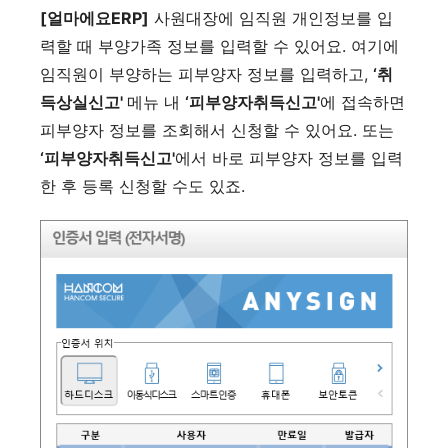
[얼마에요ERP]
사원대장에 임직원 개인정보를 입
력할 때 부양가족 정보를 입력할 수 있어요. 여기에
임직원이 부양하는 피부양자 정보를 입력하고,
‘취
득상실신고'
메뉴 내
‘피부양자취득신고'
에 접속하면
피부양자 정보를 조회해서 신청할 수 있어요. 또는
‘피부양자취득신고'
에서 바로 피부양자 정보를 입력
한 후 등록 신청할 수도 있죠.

§ What this task involves:
Output consists of exactly the lines from the one containing "력할 때 부양가족 정보를 입력할 수 있어요. 여기에" to the end of the records above, retyped without change and with nothing extra.

§ Exercise response:
력할 때 부양가족 정보를 입력할 수 있어요. 여기에
임직원이 부양하는 피부양자 정보를 입력하고,
‘취
득상실신고'
메뉴 내
‘피부양자취득신고'
에 접속하면
피부양자 정보를 조회해서 신청할 수 있어요. 또는
‘피부양자취득신고'
에서 바로 피부양자 정보를 입력
한 후 등록 신청할 수도 있죠.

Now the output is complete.